Moh Lhean marks the triumphant return of Why? After almost five years since their last full length release Why? still occupy their own sonic space and defy easy categorization. Certainly their strongest album since Alopecia, the most exciting part of this release is that it finds front man Yoni Wolf with a refreshing new outlook on life. All of Why?’s previous albums were connected lyrically by cynicism and “TMI” but on Moh Lhean shock value and self depreciation is replaced by honest introspection and a wistful sense of wonder. This is also the bands first fully home recoded album since 2003 and the production is incredibly clean and lush. As a whole there is a feeling of rejuvenation running through these tracks.
The opening track “This Ole King” begins with an acoustic guitar and an atmosphere that swells into a crisp drumbeat and counter melody. Yoni enters with his distinct nasally voice and tongue twisting abstract lyrics. Instantly it is notable how much prettier his voice sounds than we have been accustomed to. The chorus hits with a tambourine and addition of female backing vocals in a way reminiscent of old songs like “Good Friday”. The interplay between the voices here is unique and very catchy and the lyrics are memorable. “This Ole King” is a great opener and sets the right tone for the whole album.
The next two tracks are both stellar and make for a great run of songs. The chorus in “Proactive Evolution” is similar to “This Ole King” both featuring the back and forth between male and female vocals and the song ends with trippy layering of bits of speech. “Easy” is certainly a contender for best song on the album, the piano sounds beautiful and the arrangement is dreamy and captivating with voices, woodwinds and synths swirling around seamlessly.
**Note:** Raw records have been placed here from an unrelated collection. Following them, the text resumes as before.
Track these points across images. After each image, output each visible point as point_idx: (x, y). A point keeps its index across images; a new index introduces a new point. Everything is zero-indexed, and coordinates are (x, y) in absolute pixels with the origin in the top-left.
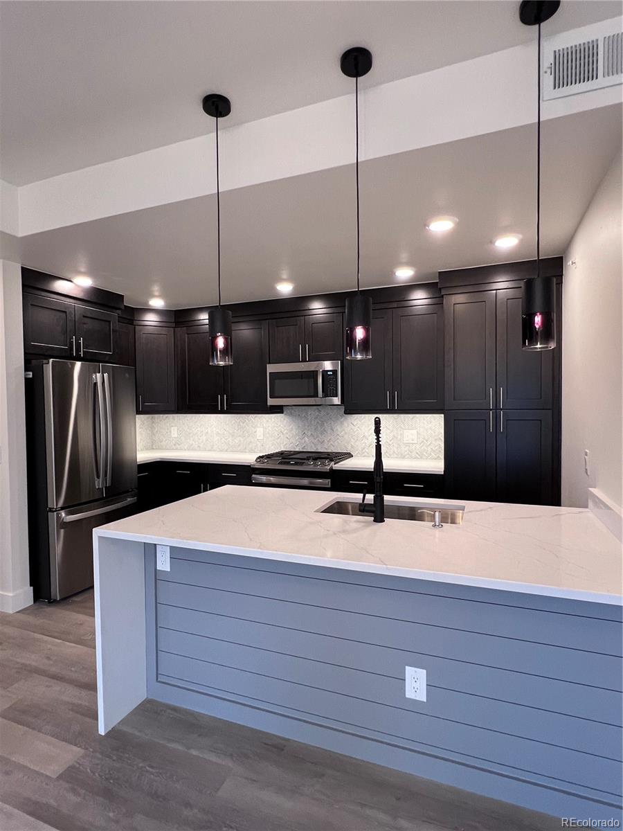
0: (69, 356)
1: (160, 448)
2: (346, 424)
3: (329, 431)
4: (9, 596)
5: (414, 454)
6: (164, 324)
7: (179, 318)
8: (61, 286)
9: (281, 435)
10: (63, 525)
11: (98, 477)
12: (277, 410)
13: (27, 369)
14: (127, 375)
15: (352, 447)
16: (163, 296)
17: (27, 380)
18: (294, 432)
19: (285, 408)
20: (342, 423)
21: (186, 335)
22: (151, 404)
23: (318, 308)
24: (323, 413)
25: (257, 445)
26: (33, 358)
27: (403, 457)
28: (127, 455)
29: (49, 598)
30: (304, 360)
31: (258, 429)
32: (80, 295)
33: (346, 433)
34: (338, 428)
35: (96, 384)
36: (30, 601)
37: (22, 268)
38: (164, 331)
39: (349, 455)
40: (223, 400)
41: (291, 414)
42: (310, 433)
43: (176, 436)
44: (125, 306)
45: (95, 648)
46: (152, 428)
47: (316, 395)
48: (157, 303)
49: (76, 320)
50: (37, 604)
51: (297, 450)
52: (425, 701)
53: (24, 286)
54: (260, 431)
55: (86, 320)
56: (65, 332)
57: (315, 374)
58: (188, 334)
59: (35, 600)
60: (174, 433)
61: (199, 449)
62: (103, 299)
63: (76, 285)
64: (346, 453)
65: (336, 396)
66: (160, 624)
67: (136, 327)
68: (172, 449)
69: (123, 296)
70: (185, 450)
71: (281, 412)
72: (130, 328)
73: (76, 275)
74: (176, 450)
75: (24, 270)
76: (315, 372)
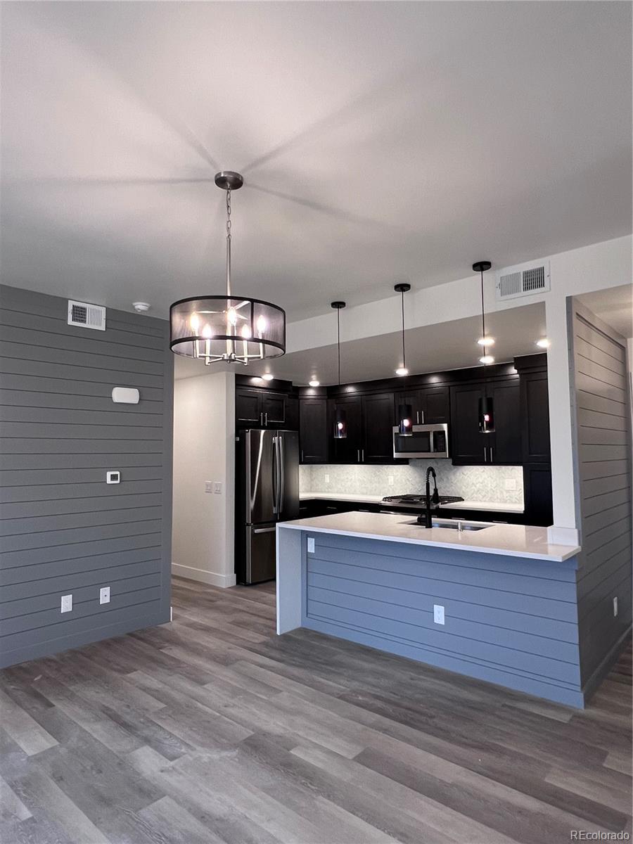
0: (258, 426)
1: (316, 491)
2: (458, 474)
3: (445, 479)
4: (224, 577)
5: (514, 500)
6: (319, 397)
7: (331, 392)
8: (255, 381)
9: (407, 482)
10: (254, 535)
11: (275, 506)
12: (404, 462)
13: (236, 436)
14: (294, 437)
15: (463, 492)
16: (318, 379)
17: (236, 442)
18: (418, 479)
19: (410, 460)
20: (455, 473)
21: (335, 405)
22: (310, 458)
24: (440, 464)
25: (389, 490)
26: (240, 428)
27: (506, 502)
28: (293, 494)
29: (245, 582)
30: (420, 423)
31: (389, 477)
32: (265, 386)
33: (458, 481)
34: (451, 477)
35: (275, 444)
36: (235, 584)
38: (319, 402)
39: (460, 499)
40: (361, 454)
41: (414, 466)
43: (328, 481)
44: (294, 387)
45: (276, 607)
46: (311, 475)
47: (429, 451)
48: (315, 383)
49: (264, 401)
50: (238, 586)
51: (420, 494)
52: (444, 624)
53: (236, 385)
54: (391, 479)
55: (268, 401)
56: (256, 411)
57: (427, 434)
58: (337, 404)
59: (238, 583)
60: (327, 479)
61: (345, 492)
62: (279, 386)
63: (263, 379)
64: (458, 498)
65: (445, 451)
66: (310, 584)
67: (301, 401)
68: (325, 492)
69: (291, 382)
70: (335, 493)
71: (407, 463)
72: (297, 401)
73: (264, 373)
74: (328, 492)
75: (236, 375)
76: (429, 433)
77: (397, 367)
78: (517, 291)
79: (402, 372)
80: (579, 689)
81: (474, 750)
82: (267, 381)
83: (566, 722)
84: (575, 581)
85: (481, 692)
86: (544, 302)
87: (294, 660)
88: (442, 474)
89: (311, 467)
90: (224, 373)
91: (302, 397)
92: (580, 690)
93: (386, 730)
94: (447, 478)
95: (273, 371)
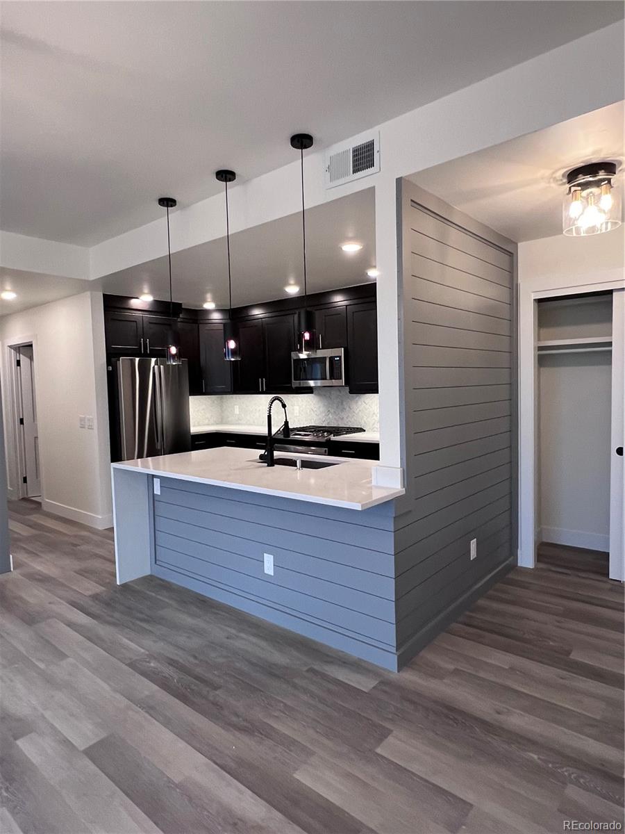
0: (138, 354)
1: (226, 423)
2: (360, 403)
3: (348, 409)
4: (98, 518)
6: (221, 321)
7: (236, 317)
8: (134, 303)
9: (312, 412)
11: (158, 441)
12: (309, 390)
13: (108, 364)
15: (365, 422)
16: (212, 301)
17: (108, 372)
18: (322, 409)
19: (314, 389)
20: (357, 402)
23: (339, 300)
25: (295, 421)
26: (112, 356)
30: (318, 348)
31: (296, 407)
32: (148, 309)
33: (360, 411)
34: (354, 406)
35: (154, 373)
37: (104, 295)
39: (361, 430)
40: (262, 382)
41: (319, 395)
42: (332, 411)
43: (238, 413)
46: (221, 406)
47: (326, 378)
48: (209, 305)
49: (145, 325)
51: (324, 425)
52: (273, 574)
53: (105, 307)
55: (152, 326)
56: (136, 336)
57: (323, 360)
60: (237, 411)
61: (254, 423)
62: (166, 309)
63: (143, 301)
64: (357, 428)
65: (341, 379)
66: (157, 528)
67: (200, 325)
68: (236, 424)
69: (181, 304)
70: (244, 425)
71: (312, 393)
72: (195, 326)
73: (142, 293)
74: (239, 424)
75: (105, 296)
76: (325, 358)
77: (287, 284)
78: (347, 174)
79: (293, 290)
80: (394, 650)
81: (237, 733)
82: (146, 302)
83: (366, 691)
84: (393, 530)
85: (295, 653)
86: (374, 187)
87: (112, 616)
88: (344, 403)
89: (222, 398)
90: (88, 293)
91: (201, 322)
92: (395, 652)
93: (152, 708)
94: (349, 407)
95: (152, 292)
The chorus is one of the catchiest on any Why? album.
After the impressive streak of the first three songs there is a quick interlude with pitch-shifted vocals that flows effortlessly into another excellent track. After here the album starts to lull. There is a short instrumental with squiggly crackly synth and four more good songs. Nothing is wrong with any of the songs but after loaded first half nothing stands out as a highlight. The arrangements and percussion are diverse and complicated throughout and the songs all flow together making for an engaging and enjoyable listen. Even if it is top heavy Moh Lhean is a great album that leaves you ready for their next release.